SOME OBSERVATIONS ON THE PRACTICE AND PROBLEMS OF ART HISTORY IN CHINA (Unpub. paper, written after spending several months in China in 1986)
The Chinese literature on art, like the Chinese literature of most other subjects of cultural importance, is unmatched in priority and richness: by the time Vasari inaugurated European art history in the mid-16th century with his Lives of the Most Eminent Architects, Painters, and Sculptors of Italy, China had already produced a long series of histories of painting (leaving aside writings on other art forms). We could begin the series with Zhang Yenyuan's monumental ninth-century Lidai minghua ji, or "Record of Eminent Painters of Successive Dynasties," which is easily the most informative and sophisticated art-historical text written anywhere up to that time--or, for that matter, for some centuries after. The writings that precede Zhang's work, from the Six Dynasties and early Tang periods, although they set up the major issues and define the criteria by which painters and paintings should be assessed, cannot perhaps be considered as truly art-historical texts. But from Zhang's time onward, a succession of serious, informed, and comprehensive writings, down to Xia Wenyen's Tuhui baojian (preface 1365), carry the history of painting forward, each building on the last, providing basic information on artists and institutions, assessing trends, discussing issues, and telling us a good deal, at least, of what we want to know about painting of those periods. Our Western art colleagues, learning of this succession of major early texts, can only be envious.

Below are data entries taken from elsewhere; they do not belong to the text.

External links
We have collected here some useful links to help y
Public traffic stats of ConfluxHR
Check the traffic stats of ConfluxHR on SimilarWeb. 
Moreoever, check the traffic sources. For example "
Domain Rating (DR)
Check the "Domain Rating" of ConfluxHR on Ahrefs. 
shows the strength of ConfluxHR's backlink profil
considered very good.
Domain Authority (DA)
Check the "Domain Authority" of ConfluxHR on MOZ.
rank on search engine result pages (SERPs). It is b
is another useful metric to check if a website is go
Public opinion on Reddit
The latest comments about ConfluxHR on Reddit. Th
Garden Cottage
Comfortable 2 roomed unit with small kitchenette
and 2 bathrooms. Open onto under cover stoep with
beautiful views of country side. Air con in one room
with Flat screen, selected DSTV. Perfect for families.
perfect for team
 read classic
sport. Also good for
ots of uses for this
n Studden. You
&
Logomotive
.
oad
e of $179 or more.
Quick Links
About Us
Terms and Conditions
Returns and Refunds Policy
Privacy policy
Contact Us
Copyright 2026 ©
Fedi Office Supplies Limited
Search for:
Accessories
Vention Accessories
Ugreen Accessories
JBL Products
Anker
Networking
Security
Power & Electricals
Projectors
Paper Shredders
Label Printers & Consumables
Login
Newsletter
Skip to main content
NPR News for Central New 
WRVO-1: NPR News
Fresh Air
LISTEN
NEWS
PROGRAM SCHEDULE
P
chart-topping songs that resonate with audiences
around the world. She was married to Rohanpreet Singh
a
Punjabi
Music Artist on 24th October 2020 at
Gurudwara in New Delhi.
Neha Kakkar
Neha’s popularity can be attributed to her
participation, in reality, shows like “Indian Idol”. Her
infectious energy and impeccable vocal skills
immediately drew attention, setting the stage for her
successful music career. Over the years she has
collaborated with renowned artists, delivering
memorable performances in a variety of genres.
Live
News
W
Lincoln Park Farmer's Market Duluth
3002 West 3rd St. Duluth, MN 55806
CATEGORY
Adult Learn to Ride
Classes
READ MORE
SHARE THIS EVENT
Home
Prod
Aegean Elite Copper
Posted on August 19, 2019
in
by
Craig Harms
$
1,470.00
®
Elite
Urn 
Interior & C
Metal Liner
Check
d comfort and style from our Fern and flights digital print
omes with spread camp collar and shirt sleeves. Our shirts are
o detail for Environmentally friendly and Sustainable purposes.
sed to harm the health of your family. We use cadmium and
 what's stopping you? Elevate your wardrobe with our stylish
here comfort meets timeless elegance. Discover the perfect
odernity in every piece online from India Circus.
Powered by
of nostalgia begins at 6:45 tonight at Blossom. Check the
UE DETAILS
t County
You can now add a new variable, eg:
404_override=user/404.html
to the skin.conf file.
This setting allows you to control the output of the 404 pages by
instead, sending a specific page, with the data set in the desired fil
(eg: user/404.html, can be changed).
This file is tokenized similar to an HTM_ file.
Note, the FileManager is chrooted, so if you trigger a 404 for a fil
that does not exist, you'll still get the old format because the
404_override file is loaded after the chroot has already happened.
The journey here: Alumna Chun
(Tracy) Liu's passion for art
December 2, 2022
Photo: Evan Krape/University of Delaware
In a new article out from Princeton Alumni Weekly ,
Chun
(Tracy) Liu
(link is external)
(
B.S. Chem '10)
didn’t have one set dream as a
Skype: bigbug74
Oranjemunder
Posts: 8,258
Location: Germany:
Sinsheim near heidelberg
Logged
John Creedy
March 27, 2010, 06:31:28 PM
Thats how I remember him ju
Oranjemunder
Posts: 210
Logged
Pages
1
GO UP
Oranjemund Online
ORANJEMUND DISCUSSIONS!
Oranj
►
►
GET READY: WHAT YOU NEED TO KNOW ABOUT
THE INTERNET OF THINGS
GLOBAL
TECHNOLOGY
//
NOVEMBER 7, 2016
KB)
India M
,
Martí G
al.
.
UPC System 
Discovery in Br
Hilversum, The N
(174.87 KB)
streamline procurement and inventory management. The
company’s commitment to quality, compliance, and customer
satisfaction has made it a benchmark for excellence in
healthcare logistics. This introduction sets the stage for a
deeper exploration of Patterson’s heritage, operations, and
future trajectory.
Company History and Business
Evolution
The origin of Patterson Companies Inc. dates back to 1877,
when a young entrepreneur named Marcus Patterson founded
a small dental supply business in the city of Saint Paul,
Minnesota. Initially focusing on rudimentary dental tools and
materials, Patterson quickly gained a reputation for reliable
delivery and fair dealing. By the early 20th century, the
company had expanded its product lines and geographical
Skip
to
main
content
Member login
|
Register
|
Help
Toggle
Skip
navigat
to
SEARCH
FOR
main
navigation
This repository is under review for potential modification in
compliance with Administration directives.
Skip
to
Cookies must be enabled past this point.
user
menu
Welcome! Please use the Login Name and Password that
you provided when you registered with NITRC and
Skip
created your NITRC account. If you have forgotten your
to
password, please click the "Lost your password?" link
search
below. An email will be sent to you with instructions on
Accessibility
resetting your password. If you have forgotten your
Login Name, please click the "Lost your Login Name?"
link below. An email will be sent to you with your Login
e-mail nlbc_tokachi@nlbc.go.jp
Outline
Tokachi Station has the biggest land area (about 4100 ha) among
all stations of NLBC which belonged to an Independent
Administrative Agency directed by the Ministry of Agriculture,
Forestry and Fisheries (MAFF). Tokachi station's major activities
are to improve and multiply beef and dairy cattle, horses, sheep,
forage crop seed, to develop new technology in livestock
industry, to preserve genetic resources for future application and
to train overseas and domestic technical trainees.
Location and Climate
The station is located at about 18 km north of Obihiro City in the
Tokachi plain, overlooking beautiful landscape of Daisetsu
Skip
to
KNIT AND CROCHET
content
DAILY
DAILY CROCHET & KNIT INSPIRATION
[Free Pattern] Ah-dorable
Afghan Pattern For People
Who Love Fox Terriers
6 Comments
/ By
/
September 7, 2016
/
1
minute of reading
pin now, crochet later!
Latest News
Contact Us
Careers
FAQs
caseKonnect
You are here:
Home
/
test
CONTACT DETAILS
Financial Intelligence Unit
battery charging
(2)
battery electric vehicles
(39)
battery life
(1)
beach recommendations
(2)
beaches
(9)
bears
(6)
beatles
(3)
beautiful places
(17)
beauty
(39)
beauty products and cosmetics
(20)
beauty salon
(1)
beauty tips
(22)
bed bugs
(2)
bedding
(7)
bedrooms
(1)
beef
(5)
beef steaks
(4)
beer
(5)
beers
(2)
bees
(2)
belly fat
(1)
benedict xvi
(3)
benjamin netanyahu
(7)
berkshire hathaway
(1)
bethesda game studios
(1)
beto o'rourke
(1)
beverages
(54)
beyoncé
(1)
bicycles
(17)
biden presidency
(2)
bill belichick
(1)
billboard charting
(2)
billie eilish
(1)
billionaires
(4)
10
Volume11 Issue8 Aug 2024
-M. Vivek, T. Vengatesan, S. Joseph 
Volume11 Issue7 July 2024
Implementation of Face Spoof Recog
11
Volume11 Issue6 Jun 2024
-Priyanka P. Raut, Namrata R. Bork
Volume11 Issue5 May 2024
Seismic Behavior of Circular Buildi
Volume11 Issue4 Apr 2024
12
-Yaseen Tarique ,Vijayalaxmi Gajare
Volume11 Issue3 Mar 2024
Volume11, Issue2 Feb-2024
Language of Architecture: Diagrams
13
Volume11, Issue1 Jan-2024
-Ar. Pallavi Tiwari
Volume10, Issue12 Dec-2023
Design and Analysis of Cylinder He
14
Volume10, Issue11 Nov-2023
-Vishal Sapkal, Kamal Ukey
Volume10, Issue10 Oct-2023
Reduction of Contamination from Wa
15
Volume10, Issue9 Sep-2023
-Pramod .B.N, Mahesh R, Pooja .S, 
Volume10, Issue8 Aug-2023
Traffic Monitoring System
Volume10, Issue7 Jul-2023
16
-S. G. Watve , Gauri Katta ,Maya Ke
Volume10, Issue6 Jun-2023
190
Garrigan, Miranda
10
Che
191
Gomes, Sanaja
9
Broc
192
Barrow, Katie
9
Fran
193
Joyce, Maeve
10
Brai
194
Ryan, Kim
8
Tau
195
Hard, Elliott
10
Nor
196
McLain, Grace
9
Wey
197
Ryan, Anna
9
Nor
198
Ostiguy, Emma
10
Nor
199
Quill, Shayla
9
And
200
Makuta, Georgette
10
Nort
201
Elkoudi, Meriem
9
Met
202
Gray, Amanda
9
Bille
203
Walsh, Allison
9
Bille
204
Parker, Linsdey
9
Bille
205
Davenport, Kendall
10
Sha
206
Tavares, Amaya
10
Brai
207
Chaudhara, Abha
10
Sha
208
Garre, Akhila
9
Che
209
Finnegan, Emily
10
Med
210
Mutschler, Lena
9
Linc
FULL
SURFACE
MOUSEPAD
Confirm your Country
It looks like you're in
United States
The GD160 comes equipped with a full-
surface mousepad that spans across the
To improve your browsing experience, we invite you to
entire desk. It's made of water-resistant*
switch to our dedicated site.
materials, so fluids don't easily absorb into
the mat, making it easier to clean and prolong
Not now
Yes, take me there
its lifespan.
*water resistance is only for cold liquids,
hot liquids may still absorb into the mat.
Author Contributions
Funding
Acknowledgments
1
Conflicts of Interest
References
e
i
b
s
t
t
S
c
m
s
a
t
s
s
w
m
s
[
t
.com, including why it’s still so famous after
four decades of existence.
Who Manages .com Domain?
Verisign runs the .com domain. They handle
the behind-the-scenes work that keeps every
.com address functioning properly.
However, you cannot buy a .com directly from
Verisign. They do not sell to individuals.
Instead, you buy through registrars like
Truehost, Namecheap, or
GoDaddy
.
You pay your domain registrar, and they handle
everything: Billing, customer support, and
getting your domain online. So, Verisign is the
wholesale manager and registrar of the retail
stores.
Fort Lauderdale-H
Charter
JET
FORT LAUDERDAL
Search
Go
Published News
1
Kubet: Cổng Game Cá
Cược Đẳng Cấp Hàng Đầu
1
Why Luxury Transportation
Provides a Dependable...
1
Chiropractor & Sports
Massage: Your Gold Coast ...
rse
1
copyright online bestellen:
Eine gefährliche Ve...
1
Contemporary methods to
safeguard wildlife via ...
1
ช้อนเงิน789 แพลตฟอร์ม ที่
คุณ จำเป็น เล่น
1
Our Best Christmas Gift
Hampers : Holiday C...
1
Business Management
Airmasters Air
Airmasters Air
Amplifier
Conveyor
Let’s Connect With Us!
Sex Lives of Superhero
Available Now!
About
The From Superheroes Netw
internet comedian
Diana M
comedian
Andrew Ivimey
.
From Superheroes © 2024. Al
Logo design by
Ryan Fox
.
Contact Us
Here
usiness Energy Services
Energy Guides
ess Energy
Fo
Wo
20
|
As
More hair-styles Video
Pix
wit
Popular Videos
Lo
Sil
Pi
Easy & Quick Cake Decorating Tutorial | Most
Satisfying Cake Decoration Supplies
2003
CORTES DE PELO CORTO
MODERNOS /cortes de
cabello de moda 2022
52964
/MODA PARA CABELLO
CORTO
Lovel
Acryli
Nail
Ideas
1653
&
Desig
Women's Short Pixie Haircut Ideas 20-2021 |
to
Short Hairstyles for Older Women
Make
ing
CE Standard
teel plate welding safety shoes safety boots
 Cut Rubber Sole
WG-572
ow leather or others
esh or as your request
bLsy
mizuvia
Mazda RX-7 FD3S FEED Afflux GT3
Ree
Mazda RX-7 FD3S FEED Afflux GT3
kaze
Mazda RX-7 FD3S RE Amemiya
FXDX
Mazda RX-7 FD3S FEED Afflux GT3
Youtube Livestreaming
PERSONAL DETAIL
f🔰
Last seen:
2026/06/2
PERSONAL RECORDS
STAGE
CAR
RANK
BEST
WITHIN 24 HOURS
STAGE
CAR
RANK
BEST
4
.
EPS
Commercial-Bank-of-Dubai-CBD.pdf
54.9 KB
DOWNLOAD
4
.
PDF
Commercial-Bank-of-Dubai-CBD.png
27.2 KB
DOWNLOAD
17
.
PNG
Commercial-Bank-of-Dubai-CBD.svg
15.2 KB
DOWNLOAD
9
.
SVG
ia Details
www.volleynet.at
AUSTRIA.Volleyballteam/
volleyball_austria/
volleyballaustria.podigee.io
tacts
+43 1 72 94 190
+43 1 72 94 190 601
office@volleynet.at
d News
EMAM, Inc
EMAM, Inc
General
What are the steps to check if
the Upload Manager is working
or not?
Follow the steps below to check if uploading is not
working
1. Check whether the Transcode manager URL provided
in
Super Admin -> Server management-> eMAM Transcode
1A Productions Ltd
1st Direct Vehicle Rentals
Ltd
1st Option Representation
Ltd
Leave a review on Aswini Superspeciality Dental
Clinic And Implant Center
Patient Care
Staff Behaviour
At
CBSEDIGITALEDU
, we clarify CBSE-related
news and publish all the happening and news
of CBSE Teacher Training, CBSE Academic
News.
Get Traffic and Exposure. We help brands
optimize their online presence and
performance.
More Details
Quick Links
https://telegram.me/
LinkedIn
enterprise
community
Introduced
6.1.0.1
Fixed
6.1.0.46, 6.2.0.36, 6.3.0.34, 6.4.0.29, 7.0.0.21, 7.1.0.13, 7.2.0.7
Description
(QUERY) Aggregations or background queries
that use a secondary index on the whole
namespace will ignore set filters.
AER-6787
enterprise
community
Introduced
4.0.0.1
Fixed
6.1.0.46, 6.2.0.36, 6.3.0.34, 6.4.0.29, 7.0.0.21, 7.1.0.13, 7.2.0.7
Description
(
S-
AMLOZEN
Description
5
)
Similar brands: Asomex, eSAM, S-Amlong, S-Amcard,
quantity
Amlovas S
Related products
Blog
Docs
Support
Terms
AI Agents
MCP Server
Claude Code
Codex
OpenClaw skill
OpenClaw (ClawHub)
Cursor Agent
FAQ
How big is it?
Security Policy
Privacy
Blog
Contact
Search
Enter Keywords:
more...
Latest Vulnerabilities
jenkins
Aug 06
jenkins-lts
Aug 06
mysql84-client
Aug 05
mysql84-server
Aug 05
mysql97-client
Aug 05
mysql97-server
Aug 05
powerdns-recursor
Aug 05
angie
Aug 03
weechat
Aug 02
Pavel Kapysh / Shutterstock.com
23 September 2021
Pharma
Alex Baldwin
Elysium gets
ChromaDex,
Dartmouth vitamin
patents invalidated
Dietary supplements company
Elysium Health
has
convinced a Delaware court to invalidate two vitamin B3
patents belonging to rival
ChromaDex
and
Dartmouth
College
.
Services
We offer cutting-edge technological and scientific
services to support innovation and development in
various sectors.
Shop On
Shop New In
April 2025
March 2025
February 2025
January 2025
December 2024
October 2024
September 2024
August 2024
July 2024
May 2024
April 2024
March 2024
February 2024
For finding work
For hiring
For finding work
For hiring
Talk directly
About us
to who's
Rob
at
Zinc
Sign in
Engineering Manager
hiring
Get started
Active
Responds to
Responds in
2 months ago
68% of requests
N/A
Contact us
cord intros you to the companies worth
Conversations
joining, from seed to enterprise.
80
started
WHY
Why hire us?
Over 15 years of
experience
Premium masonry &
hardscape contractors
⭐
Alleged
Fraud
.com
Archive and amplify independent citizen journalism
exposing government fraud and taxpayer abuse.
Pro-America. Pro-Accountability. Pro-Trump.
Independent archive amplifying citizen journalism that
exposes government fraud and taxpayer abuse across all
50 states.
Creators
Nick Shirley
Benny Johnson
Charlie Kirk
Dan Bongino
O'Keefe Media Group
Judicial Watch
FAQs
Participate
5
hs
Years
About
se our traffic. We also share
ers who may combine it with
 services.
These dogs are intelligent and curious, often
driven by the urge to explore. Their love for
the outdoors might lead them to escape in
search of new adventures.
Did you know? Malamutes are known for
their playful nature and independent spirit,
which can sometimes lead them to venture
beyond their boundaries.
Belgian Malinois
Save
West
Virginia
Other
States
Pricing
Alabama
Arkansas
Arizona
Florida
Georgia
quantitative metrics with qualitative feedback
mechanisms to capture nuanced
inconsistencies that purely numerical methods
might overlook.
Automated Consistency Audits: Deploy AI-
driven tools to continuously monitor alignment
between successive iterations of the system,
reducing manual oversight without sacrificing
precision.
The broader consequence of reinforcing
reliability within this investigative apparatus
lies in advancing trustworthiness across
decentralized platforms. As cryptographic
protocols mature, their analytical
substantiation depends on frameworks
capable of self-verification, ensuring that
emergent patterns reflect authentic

Writings that can properly be called art-historical continue to be produced through the later periods; one has only to mention such names as Dong Qichang or Zhang Geng or Qin Tsuyong to realize on how high a level. But no comprehensive histories comparable to those of the earlier dynasties are attempted in later centuries, and the thrust of later writings tends to be rather toward art criticism, art theory, or matters of connoisseurship. No large-scale, general accounts of painting of the Ming and Qing periods, for instance, are attempted until quite recent times, and even then they are more documentary than (in our sense) art historical. Art history as it has developed in this century in the West--largely as a German invention, although with major contributions from other countries--has only begun to penetrate China. The recent Chinese literature on painting (to consider only one art form) is of course extensive and distinguished; biographical and other studies of artists, studies of paintings or of problems in the history of painting, or of art theory and texts, make up an extensive body of scholarship on which all of us outside China depend heavily. And it is by no means confined to traditional Chinese approaches--a good deal of innovative scholarship has appeared in print; the Chinese art journals are publishing more art-historical articles than ever before, and most of them are valuable additions to the knowledge and understanding of our subject. Nevertheless, there are some ways in which art history in China lags behind, or at least is out of step with, its practice in other countries.
Some of the reasons for this are the familiar ones: art history, like other areas of scholarship, is still emerging from the long and destructive hiatus of the Cultural Revolution, and from a longer period during which it was not considered an ideologically justifiable pursuit. I first came to China in 1973 as a member of what was called a Chinese archaeology delegation; in fact it was made up of art historians--only one of us had ever engaged in archaeology at all. We were, of course, deeply interested in the recent archaeological finds in China, and used them in our teaching and writing. But we could not have come to China then as art historians. Archaeology was at that time an acceptable discipline, providing as it did materials and information for the writing of history, as well as evidence for foreign observers of China's continuing commitment to the understanding of its past. Art history was not acceptable--although, as we soon learned, research on old works of art was still being carried on by knowledgeable people in the museums and institutes.